Défendre Pierre Louki n’a pas toujours été facile. Il disait volontiers qu’il n’avait jamais pris la chanson au sérieux. « Qu'on me dise que je suis un bon chanteur, ça me fait rigoler. Qu'on me dise que je suis un bon auteur, alors là je suis content. C'est un peu ridicule mais, quand je tournais dans les circuits un peu perdus à la campagne, je ne supportais pas qu'on annonce : « et maintenant le chanteur Pierre Louki » – un cabotinage d'auteur, peut-être. »
Et puis une sorte d’anhédonisme professionnel chez un chanteur fou de course à pied. Il m’avait raconté : « Dans les cabarets, j'étais bien vu par les autres artistes : alors que tout le monde se battait pour passer en dernier, moi j'étais volontaire pour passer le premier, pour pouvoir rentrer me coucher et être en forme pour l'entraînement à sept heures. J'ai souvent chanté devant deux ou trois spectateurs... »
A sa mort, fin 2006, nous n’avons pas été nombreux à saluer son départ. Mais j’ai toujours eu une telle tendresse pour le fabuliste, pour le fantaisiste, pour l’oiseau triste, pour l’éternel orphelin riant avec des brins de laine sous une table de cuisine. La rubrique mondaine de la chanson le voyait surtout en ami de Brassens, en dilettante Rive gauche, en auteur mal compris des années 50-60. Je suis convaincu qu’il y a beaucoup plus dans son écriture, voisine de ce que peut dessiner Sempé : une gravité qui cherche à se faire légère, une noirceur si bien ancrée qu’elle sait échapper au sérieux…
Frémeaux sort en DVD son concert de l’Européen en 2004, des concerts qui furent mi-adieux, mi-retrouvailles. Il faut aller y voir, apprendre à s’attacher à une des plumes les plus astucieuses de la chanson française.

vendredi 14 mars 2008

Annie Ebrel et son quartet inattendu

Le destin d’Annie Ebrel a quelque chose d’éminemment romanesque, comme en des temps et des lieux d’avant les certitudes des ambitions et du commerce. La petite fille qui chante en aidant à la ferme de ses parents et le voisin qui lui dit qu’elle pourrait chanter – chanter pour de vrai, chanter pour le fest noz.

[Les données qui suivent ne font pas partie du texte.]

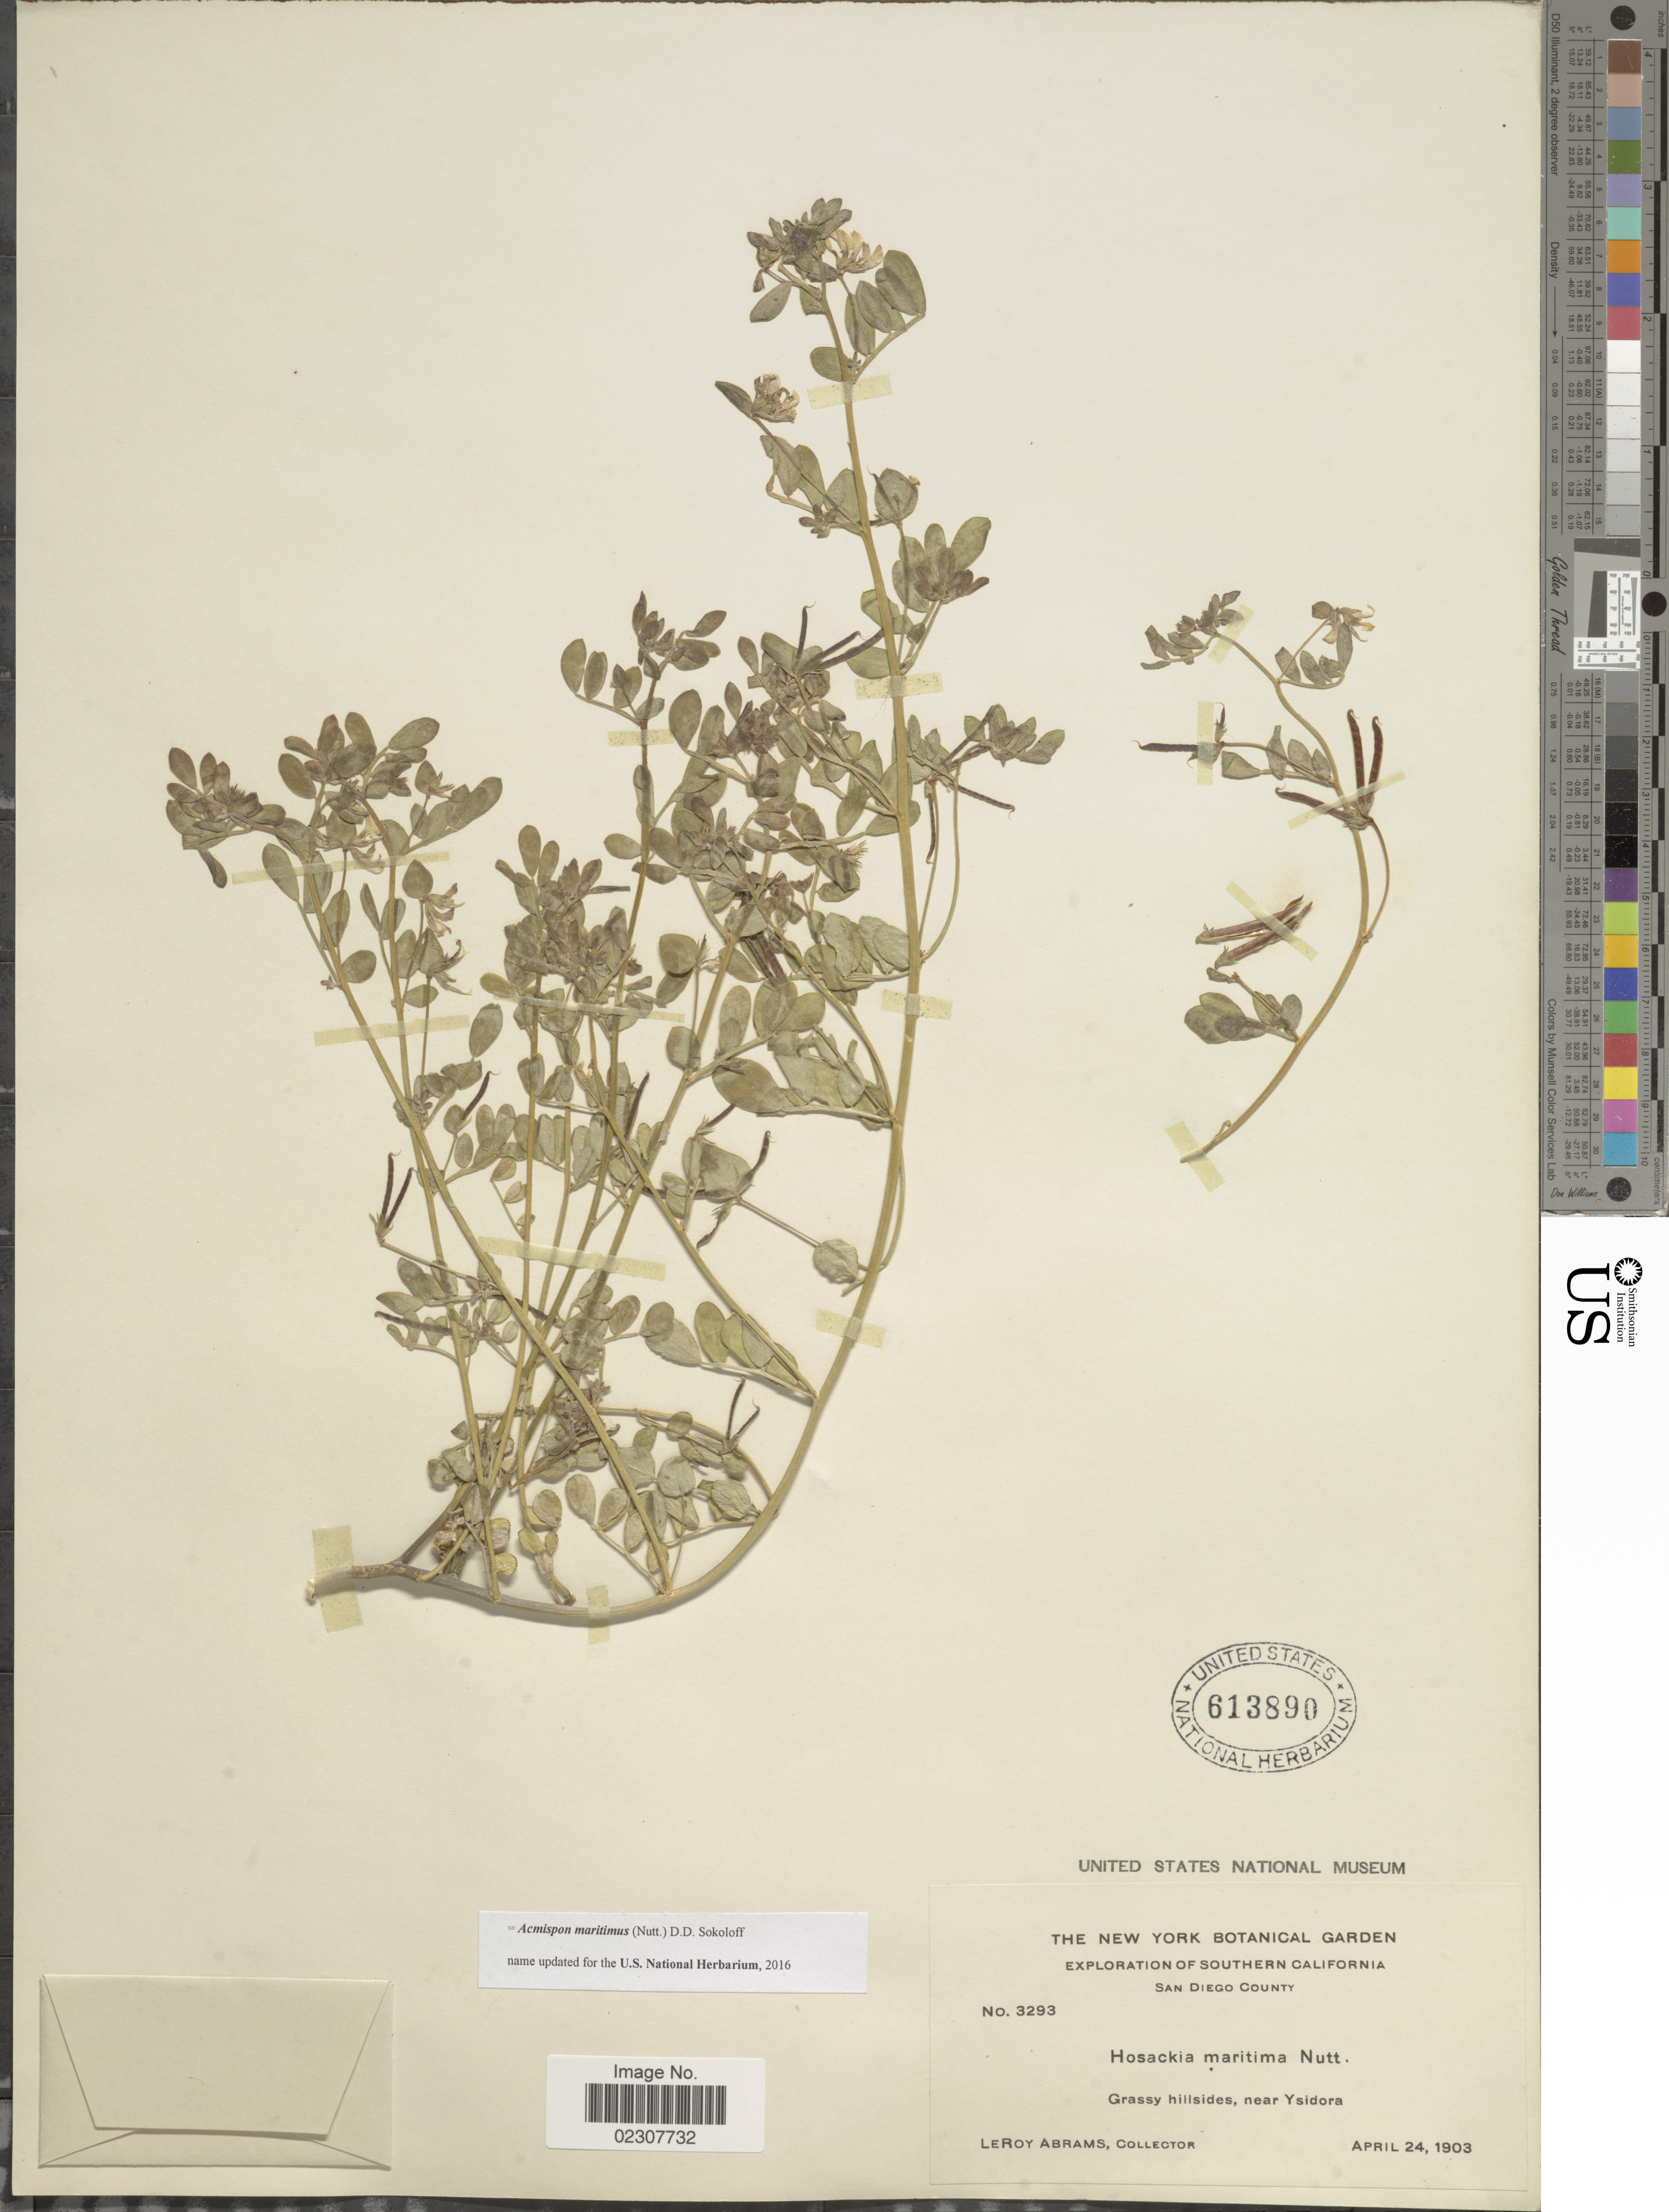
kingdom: Plantae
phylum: Tracheophyta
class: Magnoliopsida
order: Fabales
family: Fabaceae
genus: Acmispon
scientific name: Acmispon maritimus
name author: (Nutt.) D.D. Sokoloff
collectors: L. Abrams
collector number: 3293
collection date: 1903-04-24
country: United States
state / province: California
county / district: San Diego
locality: Southern California, San Diego County, Grassy hillsides, near Ysidora.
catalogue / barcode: US 613890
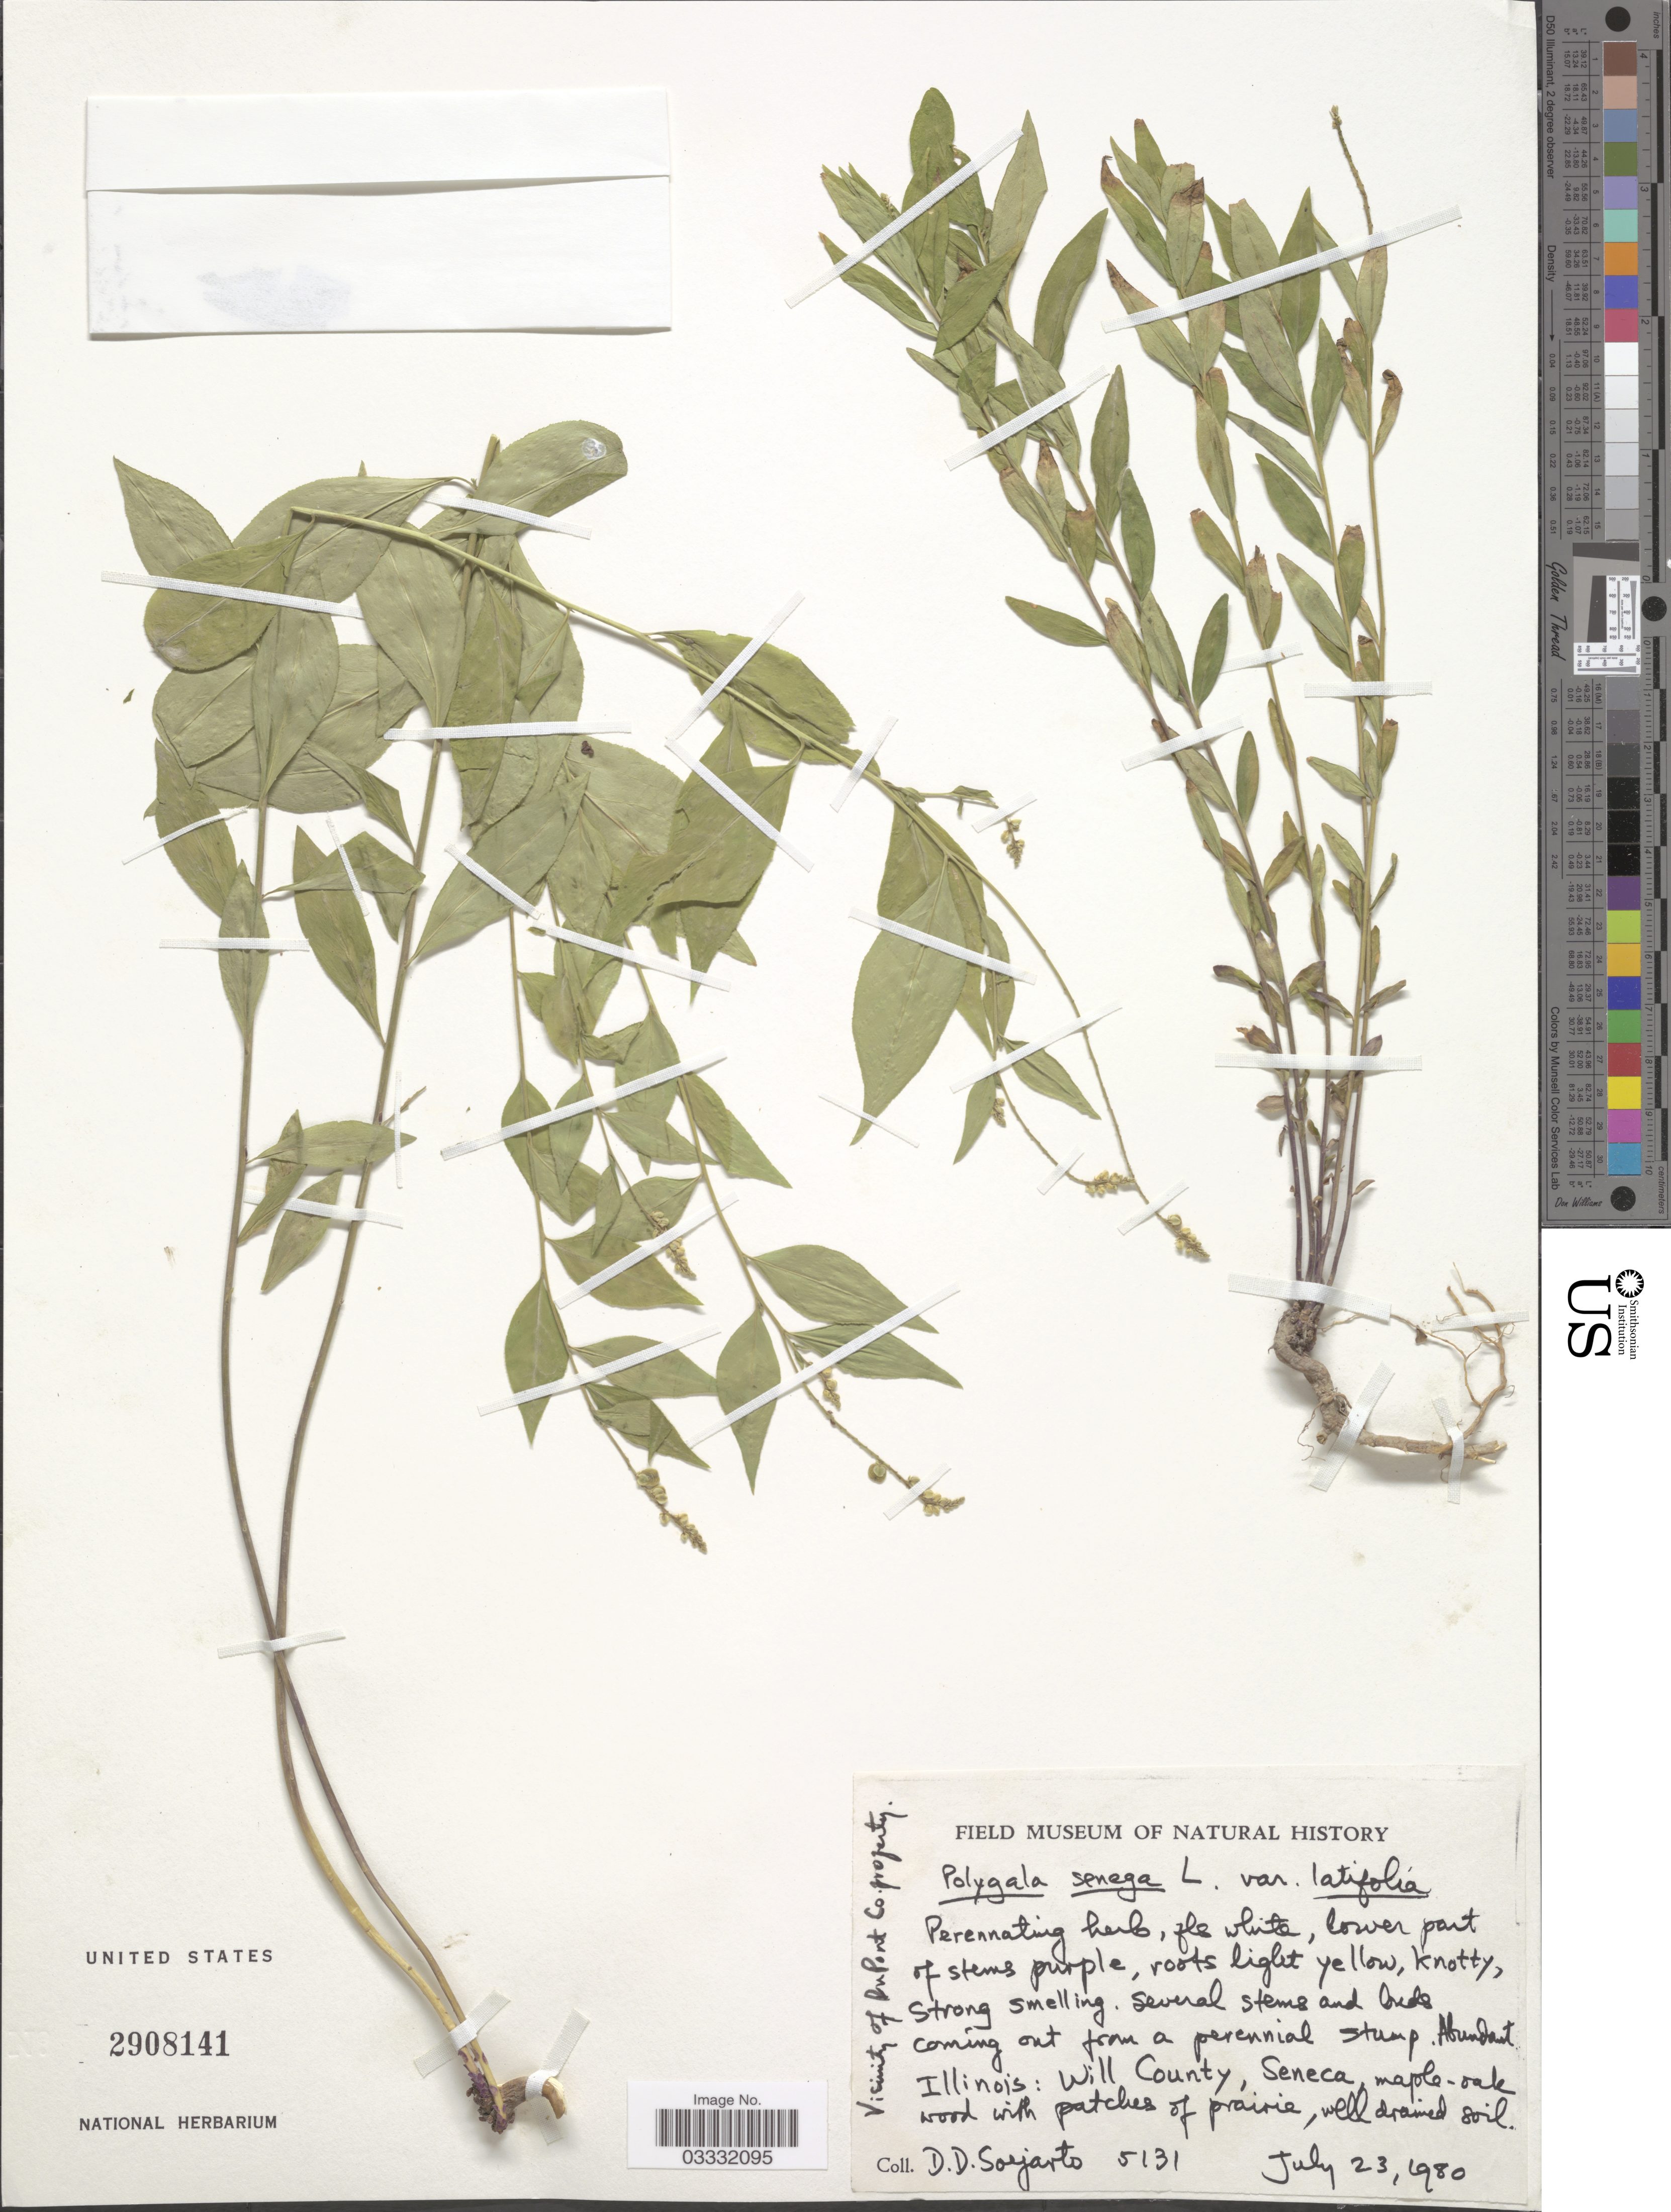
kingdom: Plantae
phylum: Tracheophyta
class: Magnoliopsida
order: Fabales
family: Polygalaceae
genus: Polygala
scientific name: Polygala senega var. latifolia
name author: Torr. & A. Gray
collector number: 5131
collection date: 1980-07-23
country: United States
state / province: Illinois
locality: Will County, Seneca. Vicinity of Du Pont Co. property.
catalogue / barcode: US 2908141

Et puis Riccardo Del Fra, le jazzman italien qui emporte la femme et la voix dans des audaces neuves, vers des horizons libérés des genres et des encombrantes frontières.
Voici Roudennou, création au disque (ces jours-ci chez Coop Breizh) et sur scène, dans laquelle est chemine avec le percussionniste Bijan Chemirani, le guitariste et clarinettiste Pierrick Hardy et l’harmoniciste Olivier Ker-Ourio. Une musique à la fois hors-sol et sublimement enracinée, une écriture vocale minérale, savante, limpide, inattendue. Un ailleurs ou un ici, un proche ou un lointain, une modernité ou un retour, leur quartet brouille beaucoup de perceptions. Et, à petites touches, il établit la carte d’un territoire possible, entre mélancolies bien sues et lueurs de sentiments inconnus, jazz actuel et tradition assumée jusque dans sa roideur la plus ancienne. Tout l’album flotte entre des valeurs disjointes, des références abracadabrantes (le western, les embruns marins, le divan oriental, le club newyorkais, le festival world, l’éthique du fest noz…), des couleurs toujours plus contrastées mais toujours miraculeusement complémentaires. Brillant, audacieux, rare.

jeudi 13 mars 2008

Raphaël, à propos de deux chansons

Je sais que la Terre est plate sort lundi. Belle facture, belle réalisation. Deux chansons très frappantes, au moins : Concordia, texte de Gérard Manset, Stephan Eicher cosignataire de la musique, une histoire d’aviateur au parfum très années 30 ; et puis Adieu Haïti, qui vient à la même saison que d’autres sur les réfugiés et les émigrants. Outre l’interview parue dans Le Figaro, Raphaël m’a détaillé un peu ces deux chansons.
Concordia : « Il se trouve que j’étais phobique de l’avion et que j’ai appris à piloter pour vaincre ma peur – une manière de se mithridatiser, de soigner le mal par le mal. Je suis encore en formation, j’en suis à 40 ou 45 heures de vol. Un jour, je déjeune avec Manset et je lui dis : « tiens, je reviens d’un vol ». Il me dit : « qu’est-ce que tu fous dans ces 2 Cv volantes, tu es complètement dingue » et on se met à parler de l’Aéropostale, de Kessel, de Saint-Exupéry, de Romain Gary, de tous ces mecs qui étaient pilotes et poètes. Deux heures après, il me rappelle en me disant : « Tiens, j’ai fait une chanson sur l’histoire de Concordia qui est un endroit où Saint-Ex s’est crashé ». C’est vraiment une petite chanson d’aventurier. »
Adieu Haïti : « Je ne sais pas d’où cette chanson m’est venue. J’ai depuis longtemps une fascination pour Haïti. Dans cette île, quelque chose d’enténébré me touche beaucoup. Quand j’étais petit, elle me semblait le centre volcanique de l’Amérique, le vaudou m’intéressait beaucoup en tant que magie adossée au christianisme, j’aimais la dimension très Garcia Marquez de tout ce que je pouvais lire sur l’histoire d’Haïti... Jusqu’au nom de Port-au-Prince qui me faisait rêver. Alors je ne sais plus exactement d’où est partie cette chanson d’un gamin haïtien qui part de son île…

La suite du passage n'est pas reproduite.